The locations were revealed when the country’s first Designated Maritime Area Plan (DMAP) was announced.

Six offshore wind farms will be submitted for planning permission this summer, five off the east coast and one off the Galway coast at sites chosen by the developers.

However, all future wind energy projects will need to be located within the DMAPs selected by the Government.

Environment and Climate Action Minister Eamon Ryan said without the DMAP deal, offshore wind development would be “like the Klondike gold rush”.

The wind energy sector has been waiting for the announcement of the South Coast DMAP for two years.

Some nine companies have already started preliminary investigations in the area with a view to proposing future projects.

Now they have to see how closely the four designated sites announced today align with the areas they have been investigating.

However, around the same number of companies have been examining sites further west along the Cork coast and will now be unable to progress further into the next phase of projects.
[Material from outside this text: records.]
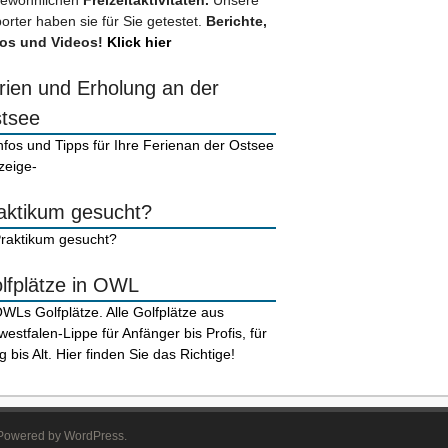
ewöhnlichen
Freizeitaktivitäten.
Unsere
orter haben sie für Sie getestet.
Berichte,
os und Videos!
Klick hier
rien und Erholung an der
tsee
zeige-
aktikum gesucht?
lfplätze in OWL
. Powered by WordPress.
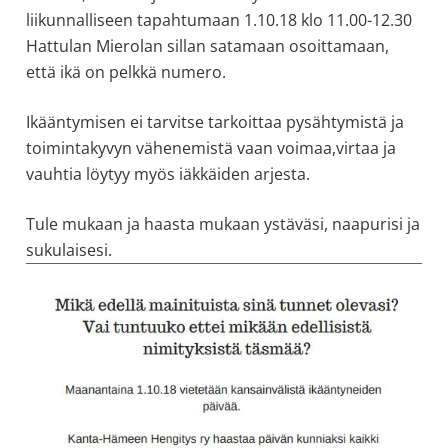
allergiat.
liikunnalliseen tapahtumaan 1.10.18 klo 11.00-12.30
K-
Hattulan Mierolan sillan satamaan osoittamaan,
H
että ikä on pelkkä numero.
Hengitys
Ikääntymisen ei tarvitse tarkoittaa pysähtymistä ja
ry
toimintakyvyn vähenemistä vaan voimaa,virtaa ja
vauhtia löytyy myös iäkkäiden arjesta.
Tule mukaan ja haasta mukaan ystäväsi, naapurisi ja
sukulaisesi.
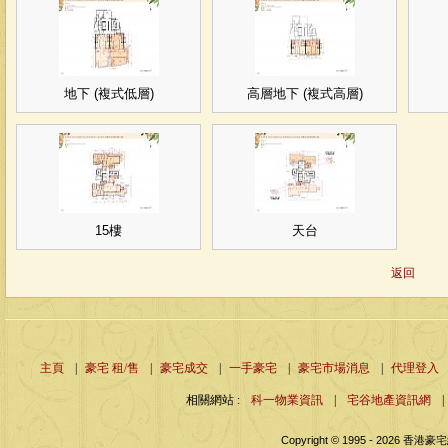
地下 (複式低層)
高層地下 (複式高層)
15樓
天台
返回
主頁
|
豪宅 租/售
|
豪宅成交
|
一手豪宅
|
豪宅市場消息
|
代理登入
相關網站 :
科一物業資訊
|
宅谷地產資訊網
|
Copyright © 1995 - 2026 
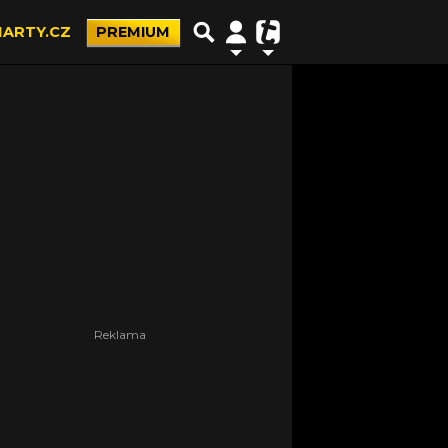
ARTY.CZ
PREMIUM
The South Coast DMAP will now go to public consultation for a period of six weeks before being presented to the Oireachtas for approval.

The goal is to have it approved before the summer break in July.

If that deadline can be met, an “auction” for contracts to supply electricity through projects at the first of the DMAP sites will be held before the end of the year.

A decision on the auction winners by the middle of next year would allow developers to seriously advance their projects with the goal of building, operating and supplying electricity by the early 2030s.

Unveiling the DMAP, Minister Ryan said it was a key moment for the country’s renewable energy ambitions.

“This is a very important day for us as we formally shift to this plan-based approach where the state designates where we are going to develop rather than leaving it to a Klondike-like free-for-all system,” he said. . .

“That wouldn’t work environmentally, it wouldn’t work in terms of community support but it wouldn’t work economically either.”

However, he acknowledged there would be challenges in gaining planning permission and public support.

“There will be obstacles, there will be difficulties,” he said.